As I mentioned in the last post, this blog is now powered by the Genesis framework. The Theme installation – although not as difficult or troublesome as WordPress upgrade itself – can still land you in many unforeseen and difficult situations.
For example, I ran into a compatibility issue between WordPress and the Genesis framework based theme as soon as I switched my theme. This post lists a huge number of checkpoints to care about BEFORE and AFTER installing a WordPress theme. It’s a checklist for me as well for any theme change in the future – You might just want to take a print out of this post prior to changing your theme next time.

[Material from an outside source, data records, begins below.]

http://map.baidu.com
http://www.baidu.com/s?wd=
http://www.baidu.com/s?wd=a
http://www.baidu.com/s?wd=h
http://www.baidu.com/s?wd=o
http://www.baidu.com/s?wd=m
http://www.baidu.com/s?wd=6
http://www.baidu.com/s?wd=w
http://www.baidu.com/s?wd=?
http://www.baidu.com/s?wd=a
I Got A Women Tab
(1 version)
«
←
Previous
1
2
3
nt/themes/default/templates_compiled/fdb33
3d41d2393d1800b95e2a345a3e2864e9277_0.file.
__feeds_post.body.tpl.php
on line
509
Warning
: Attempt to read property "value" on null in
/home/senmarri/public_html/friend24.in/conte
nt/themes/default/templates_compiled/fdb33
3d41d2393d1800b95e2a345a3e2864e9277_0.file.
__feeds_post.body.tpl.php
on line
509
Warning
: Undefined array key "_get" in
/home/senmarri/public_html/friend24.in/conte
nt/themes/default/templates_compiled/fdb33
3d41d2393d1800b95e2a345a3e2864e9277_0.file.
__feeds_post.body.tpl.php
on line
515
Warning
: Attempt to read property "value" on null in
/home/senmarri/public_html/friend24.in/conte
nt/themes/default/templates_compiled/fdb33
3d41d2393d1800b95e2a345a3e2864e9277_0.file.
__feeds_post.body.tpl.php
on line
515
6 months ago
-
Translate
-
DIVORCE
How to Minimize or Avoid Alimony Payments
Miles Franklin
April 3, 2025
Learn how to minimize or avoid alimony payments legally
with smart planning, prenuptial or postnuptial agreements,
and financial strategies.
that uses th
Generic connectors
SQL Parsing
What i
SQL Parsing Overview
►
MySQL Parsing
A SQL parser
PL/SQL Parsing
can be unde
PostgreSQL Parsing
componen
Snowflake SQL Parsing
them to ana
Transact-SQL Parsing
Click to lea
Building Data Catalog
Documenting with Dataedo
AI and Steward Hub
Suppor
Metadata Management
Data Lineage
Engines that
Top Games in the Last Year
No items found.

Before Changing your WordPress Theme…
Selecting a new theme is probably a tougher task than you think. Bloggers usually tend to fall in love with their current theme that they want everything that their current theme supports plus a lot more. In fact, that expectation is not all that bad and let’s starts right there.
#1 Selecting a theme
Please read tips for picking a WordPress theme before proceeding further. In addition, I would do the following five quick checks before deciding on a theme’s quality:
- Validation: Validate the XHTML compliance of the theme by running the theme demo URL on the W3C Markup Validation Service. I wouldn’t pick a theme that has a lot of validation errors
- Size check: Save the theme’s demo page as HTML (along with other linked files from the page) using your browser ‘Save as’ option and check the file size (including sub-directories). I personally wouldn’t pick a theme that’s more than 100 or 150KB in size without ad images and thumbnails
- Performance: A quick way to check whether the theme is fast loading is check the demo site performance on Pingdom tools. Of course, low end theme services may not have a fast hosting service and hence this test is not foolproof. But this will definitely give you an idea about the site performance
Needless to say, you need to verify the theme for basic needs such as widget support, cross browser compatibility, good after sales support etc.
#2 Create a complete backup or your site
This step should include the following:
- Database backup using phpMyAdmin or other tools
- Backup of the entire site folders under the WordPress installation directory
- Take a screenshot of the active plugins via your WordPress dashboard -> Plugins -> Active option
- Copy – paste all widget code in a text file and save
- Copy – paste any header – footer scripts or other custom scripts that you might have in another text file
- Backup any custom CSS that you might have in your current theme that may be still applicable to your new theme (e.g. contact form or archives or social bookmark styling)
#3 Note down Critical wp-options theme data
This is very important and this is what is going to save you if something goes wrong with the new WordPress theme installation.
You have to open your ‘wp-options’ table (using phpMyAdmin or other tools) and note down the values of the following three option_name fields:
Just in case the new theme failed to render your blog properly (and you can’t access the WP dashboard), all that you have to do to fall back to the old theme by editing the wp_options table. i.e. Restore the above three option values
#4 (Optional) Create a WordPress Local Installation
This is a completely optional step if you want to spend time customizing your theme. However, a local WP setup can be of great help especially when your new theme is a framework based theme such as Genesis or Thesis that requires you to write some custom hooks and code.
If you are doing this step it is important to have the SAME WordPress version as the theme framework requires and your actual site should be upgraded to that WP version as well.
There are only two things to remember during switching of the theme:
First, NEVER ever activate a theme without previewing it. This can save you from your site (and even the admin dashboard inaccessible) going down unexpectedly.
Second, it is recommended that you deactivate all your plugin and remove all widgets before switching to a new theme. You can later reactivate them one by one and test thoroughly. The widgets code need to be re-added in different locations anyhow.
At this point, if the theme breaks your site, you may refer to the point #3 above to revert the WordPress theme manually back to the old one.